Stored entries
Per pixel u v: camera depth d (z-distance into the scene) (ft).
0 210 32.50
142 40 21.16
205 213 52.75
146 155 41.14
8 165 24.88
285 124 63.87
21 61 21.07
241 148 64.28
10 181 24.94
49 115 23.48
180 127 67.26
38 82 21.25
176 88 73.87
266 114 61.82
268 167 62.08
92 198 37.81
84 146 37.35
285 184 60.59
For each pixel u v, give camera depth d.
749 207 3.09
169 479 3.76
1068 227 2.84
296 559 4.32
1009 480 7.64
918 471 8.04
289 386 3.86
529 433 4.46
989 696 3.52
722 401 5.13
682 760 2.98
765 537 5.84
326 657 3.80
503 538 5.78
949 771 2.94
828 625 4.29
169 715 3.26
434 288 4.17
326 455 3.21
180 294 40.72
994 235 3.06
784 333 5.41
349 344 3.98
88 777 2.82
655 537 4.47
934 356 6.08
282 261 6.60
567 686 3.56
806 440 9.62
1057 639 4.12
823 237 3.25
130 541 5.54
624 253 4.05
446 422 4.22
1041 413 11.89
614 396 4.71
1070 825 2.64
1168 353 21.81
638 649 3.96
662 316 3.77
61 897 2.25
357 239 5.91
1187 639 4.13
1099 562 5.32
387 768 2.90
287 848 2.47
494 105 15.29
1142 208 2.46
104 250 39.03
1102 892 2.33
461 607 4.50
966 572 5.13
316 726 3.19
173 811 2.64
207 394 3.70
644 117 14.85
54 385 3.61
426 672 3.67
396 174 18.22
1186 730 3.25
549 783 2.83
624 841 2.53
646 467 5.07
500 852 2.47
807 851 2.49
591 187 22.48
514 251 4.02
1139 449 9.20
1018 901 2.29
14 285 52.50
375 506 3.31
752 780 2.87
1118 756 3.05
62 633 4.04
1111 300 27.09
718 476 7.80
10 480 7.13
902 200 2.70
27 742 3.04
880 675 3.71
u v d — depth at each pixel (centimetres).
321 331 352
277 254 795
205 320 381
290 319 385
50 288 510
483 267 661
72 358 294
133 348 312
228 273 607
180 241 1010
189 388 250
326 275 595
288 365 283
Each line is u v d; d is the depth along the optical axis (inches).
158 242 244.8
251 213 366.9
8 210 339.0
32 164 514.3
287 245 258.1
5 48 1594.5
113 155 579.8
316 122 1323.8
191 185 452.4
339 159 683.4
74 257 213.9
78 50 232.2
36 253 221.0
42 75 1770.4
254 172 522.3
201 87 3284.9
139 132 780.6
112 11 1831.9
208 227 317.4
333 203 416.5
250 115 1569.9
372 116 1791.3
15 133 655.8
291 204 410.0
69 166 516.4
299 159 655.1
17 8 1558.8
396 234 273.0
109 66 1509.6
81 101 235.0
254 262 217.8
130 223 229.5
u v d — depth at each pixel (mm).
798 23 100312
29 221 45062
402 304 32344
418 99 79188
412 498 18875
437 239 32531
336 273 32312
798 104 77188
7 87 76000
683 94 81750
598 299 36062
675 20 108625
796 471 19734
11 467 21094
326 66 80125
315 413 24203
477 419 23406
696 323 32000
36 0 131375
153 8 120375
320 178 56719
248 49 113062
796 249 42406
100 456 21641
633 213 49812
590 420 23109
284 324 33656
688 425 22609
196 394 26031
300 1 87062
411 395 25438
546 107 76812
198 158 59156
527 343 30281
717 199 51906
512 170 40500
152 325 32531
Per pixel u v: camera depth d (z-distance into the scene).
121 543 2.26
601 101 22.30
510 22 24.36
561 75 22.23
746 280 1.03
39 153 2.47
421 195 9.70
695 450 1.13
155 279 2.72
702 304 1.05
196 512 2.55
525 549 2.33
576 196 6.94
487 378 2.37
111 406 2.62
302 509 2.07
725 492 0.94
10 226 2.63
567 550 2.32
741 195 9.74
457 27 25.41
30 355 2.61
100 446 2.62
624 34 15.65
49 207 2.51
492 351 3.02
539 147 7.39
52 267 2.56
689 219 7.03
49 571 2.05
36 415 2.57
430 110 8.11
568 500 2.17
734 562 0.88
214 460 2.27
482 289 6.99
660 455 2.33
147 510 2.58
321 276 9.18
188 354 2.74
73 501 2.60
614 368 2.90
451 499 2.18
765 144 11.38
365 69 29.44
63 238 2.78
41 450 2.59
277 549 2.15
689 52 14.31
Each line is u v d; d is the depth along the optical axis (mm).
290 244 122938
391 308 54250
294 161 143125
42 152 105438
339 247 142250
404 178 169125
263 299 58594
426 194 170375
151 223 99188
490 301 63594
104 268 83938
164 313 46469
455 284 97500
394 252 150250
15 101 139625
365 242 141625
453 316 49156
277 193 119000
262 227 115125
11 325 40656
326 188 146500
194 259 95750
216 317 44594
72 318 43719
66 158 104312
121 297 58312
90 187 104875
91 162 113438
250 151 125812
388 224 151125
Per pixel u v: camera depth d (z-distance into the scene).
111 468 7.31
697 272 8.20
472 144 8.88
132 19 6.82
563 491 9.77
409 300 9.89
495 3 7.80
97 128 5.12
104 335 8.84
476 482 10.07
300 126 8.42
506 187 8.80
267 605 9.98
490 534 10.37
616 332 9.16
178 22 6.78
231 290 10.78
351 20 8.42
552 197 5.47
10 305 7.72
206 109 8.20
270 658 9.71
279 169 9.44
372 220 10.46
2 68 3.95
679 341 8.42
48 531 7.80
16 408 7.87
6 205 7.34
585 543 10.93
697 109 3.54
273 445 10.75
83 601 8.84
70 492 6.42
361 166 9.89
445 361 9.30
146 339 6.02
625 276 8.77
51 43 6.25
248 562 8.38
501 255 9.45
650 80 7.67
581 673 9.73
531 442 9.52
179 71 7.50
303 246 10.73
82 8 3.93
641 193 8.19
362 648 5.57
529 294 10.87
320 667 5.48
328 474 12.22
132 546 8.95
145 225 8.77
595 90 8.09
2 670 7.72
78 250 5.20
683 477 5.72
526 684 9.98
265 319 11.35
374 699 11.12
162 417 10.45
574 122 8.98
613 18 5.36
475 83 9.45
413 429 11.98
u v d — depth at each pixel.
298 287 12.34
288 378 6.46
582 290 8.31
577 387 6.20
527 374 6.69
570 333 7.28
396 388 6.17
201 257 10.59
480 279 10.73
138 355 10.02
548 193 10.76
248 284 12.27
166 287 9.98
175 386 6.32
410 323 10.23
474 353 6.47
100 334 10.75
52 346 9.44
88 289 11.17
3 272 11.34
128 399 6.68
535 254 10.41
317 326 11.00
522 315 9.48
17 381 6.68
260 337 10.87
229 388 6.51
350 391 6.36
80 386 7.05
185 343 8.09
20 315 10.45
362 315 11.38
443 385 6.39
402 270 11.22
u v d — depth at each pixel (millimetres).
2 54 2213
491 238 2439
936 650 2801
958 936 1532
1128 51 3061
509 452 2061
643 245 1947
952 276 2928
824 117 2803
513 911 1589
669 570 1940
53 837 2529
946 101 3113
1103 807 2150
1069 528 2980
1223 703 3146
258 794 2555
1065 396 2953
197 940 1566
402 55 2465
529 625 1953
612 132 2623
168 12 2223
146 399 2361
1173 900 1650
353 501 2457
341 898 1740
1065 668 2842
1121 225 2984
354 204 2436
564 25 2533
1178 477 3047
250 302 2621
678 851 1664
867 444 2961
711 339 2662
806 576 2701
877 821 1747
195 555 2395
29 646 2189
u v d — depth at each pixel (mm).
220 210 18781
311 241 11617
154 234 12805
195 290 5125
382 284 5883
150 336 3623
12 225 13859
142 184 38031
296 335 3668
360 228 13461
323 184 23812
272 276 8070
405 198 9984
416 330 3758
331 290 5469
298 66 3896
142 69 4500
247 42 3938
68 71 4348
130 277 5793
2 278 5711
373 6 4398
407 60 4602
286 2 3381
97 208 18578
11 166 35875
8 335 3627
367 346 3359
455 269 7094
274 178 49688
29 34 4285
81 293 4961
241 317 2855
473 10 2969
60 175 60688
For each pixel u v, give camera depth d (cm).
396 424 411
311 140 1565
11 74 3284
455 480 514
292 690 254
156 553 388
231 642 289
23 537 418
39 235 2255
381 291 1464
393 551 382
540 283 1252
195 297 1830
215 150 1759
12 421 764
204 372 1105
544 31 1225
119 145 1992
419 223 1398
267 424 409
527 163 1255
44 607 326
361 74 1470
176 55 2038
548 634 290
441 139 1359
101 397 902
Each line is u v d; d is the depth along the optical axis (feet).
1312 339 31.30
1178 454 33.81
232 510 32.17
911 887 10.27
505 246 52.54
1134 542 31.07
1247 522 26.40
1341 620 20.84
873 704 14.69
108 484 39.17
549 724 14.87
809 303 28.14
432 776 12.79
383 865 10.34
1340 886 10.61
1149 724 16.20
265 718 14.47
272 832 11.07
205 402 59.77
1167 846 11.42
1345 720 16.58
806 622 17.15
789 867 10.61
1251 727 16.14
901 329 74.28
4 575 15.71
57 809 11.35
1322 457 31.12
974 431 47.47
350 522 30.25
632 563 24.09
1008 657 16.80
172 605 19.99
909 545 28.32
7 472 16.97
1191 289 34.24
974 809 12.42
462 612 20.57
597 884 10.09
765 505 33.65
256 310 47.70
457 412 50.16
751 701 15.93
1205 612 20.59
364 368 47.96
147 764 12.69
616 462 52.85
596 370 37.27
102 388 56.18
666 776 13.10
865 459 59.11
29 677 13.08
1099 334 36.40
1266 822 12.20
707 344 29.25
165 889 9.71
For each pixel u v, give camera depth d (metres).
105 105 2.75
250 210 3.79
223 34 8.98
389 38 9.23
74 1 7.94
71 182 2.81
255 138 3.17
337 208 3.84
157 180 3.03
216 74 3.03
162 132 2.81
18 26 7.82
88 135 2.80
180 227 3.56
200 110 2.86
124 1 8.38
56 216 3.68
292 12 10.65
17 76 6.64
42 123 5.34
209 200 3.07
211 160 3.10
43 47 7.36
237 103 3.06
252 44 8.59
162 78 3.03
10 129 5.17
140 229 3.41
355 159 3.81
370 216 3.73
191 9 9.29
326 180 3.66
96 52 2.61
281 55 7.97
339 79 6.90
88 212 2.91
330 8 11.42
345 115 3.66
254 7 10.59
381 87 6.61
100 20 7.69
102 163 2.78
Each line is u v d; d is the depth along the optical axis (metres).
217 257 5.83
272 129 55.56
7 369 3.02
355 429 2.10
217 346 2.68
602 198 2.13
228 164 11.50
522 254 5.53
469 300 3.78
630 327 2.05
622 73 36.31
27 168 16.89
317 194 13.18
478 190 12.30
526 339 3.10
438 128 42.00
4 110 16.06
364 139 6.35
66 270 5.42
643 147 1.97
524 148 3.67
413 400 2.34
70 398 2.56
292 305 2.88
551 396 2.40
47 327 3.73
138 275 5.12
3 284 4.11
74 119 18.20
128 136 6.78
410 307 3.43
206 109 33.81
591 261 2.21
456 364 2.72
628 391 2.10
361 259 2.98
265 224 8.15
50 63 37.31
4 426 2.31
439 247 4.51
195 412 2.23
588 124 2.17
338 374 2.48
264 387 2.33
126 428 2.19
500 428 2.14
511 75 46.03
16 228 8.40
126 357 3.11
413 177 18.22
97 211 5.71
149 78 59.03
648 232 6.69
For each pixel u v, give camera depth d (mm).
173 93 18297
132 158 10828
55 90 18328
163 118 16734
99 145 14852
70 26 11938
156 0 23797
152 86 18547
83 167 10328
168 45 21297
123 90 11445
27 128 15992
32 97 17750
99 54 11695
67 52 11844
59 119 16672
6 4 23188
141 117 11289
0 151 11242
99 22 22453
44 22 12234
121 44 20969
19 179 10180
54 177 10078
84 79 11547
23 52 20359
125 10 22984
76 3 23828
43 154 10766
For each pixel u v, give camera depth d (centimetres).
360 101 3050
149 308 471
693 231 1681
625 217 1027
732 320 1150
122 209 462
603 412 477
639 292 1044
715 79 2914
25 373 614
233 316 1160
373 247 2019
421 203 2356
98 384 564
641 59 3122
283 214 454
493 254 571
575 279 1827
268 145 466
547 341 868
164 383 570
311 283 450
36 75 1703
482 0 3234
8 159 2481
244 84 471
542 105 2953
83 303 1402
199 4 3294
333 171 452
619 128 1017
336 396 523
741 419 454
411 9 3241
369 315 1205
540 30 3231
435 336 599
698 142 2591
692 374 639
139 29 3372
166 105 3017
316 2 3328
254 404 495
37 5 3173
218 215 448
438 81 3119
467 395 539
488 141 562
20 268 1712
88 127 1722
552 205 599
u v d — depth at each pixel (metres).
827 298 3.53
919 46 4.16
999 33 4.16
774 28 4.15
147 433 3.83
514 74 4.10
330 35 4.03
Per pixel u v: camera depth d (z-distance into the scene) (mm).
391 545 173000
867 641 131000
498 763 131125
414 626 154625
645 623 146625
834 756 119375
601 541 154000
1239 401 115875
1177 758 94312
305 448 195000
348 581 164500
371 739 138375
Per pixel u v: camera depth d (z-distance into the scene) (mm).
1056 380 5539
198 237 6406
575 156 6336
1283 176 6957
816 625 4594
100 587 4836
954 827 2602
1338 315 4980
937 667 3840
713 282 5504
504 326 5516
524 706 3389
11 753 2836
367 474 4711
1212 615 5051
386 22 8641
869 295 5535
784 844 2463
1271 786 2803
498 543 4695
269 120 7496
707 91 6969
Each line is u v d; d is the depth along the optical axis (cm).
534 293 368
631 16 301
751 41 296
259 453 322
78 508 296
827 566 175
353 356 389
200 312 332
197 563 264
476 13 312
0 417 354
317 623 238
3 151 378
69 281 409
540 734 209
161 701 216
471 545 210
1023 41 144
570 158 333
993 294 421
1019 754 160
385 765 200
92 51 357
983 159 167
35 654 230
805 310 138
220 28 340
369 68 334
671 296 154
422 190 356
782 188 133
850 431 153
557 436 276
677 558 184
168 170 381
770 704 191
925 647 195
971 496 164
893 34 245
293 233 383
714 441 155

- _WORK REQUIRED_
Of the entries above, repeat exactly the lines between the line with "1134 542 31.07" and the line with "55 90 18328", inclusive, and no others.

- _FINAL ANSWER_
1134 542 31.07
1247 522 26.40
1341 620 20.84
873 704 14.69
108 484 39.17
549 724 14.87
809 303 28.14
432 776 12.79
383 865 10.34
1340 886 10.61
1149 724 16.20
265 718 14.47
272 832 11.07
205 402 59.77
1167 846 11.42
1345 720 16.58
806 622 17.15
789 867 10.61
1251 727 16.14
901 329 74.28
4 575 15.71
57 809 11.35
1322 457 31.12
974 431 47.47
350 522 30.25
632 563 24.09
1008 657 16.80
172 605 19.99
909 545 28.32
7 472 16.97
1191 289 34.24
974 809 12.42
462 612 20.57
597 884 10.09
765 505 33.65
256 310 47.70
457 412 50.16
751 701 15.93
1205 612 20.59
364 368 47.96
147 764 12.69
616 462 52.85
596 370 37.27
102 388 56.18
666 776 13.10
865 459 59.11
29 677 13.08
1099 334 36.40
1266 822 12.20
707 344 29.25
165 889 9.71
For each pixel u v, give camera depth d (metres).
105 105 2.75
250 210 3.79
223 34 8.98
389 38 9.23
74 1 7.94
71 182 2.81
255 138 3.17
337 208 3.84
157 180 3.03
216 74 3.03
162 132 2.81
18 26 7.82
88 135 2.80
180 227 3.56
200 110 2.86
124 1 8.38
56 216 3.68
292 12 10.65
17 76 6.64
42 123 5.34
209 200 3.07
211 160 3.10
43 47 7.36
237 103 3.06
252 44 8.59
162 78 3.03
10 129 5.17
140 229 3.41
355 159 3.81
370 216 3.73
191 9 9.29
326 180 3.66
96 52 2.61
281 55 7.97
339 79 6.90
88 212 2.91
330 8 11.42
345 115 3.66
254 7 10.59
381 87 6.61
100 20 7.69
102 163 2.78
Each line is u v d; d is the depth along the optical axis (metres).
217 257 5.83
272 129 55.56
7 369 3.02
355 429 2.10
217 346 2.68
602 198 2.13
228 164 11.50
522 254 5.53
469 300 3.78
630 327 2.05
622 73 36.31
27 168 16.89
317 194 13.18
478 190 12.30
526 339 3.10
438 128 42.00
4 110 16.06
364 139 6.35
66 270 5.42
643 147 1.97
524 148 3.67
413 400 2.34
70 398 2.56
292 305 2.88
551 396 2.40
47 327 3.73
138 275 5.12
3 284 4.11
74 119 18.20
128 136 6.78
410 307 3.43
206 109 33.81
591 261 2.21
456 364 2.72
628 391 2.10
361 259 2.98
265 224 8.15
50 63 37.31
4 426 2.31
439 247 4.51
195 412 2.23
588 124 2.17
338 374 2.48
264 387 2.33
126 428 2.19
500 428 2.14
511 75 46.03
16 228 8.40
126 357 3.11
413 177 18.22
97 211 5.71
149 78 59.03
648 232 6.69
For each pixel u v, give camera depth d (mm).
173 93 18297
132 158 10828
55 90 18328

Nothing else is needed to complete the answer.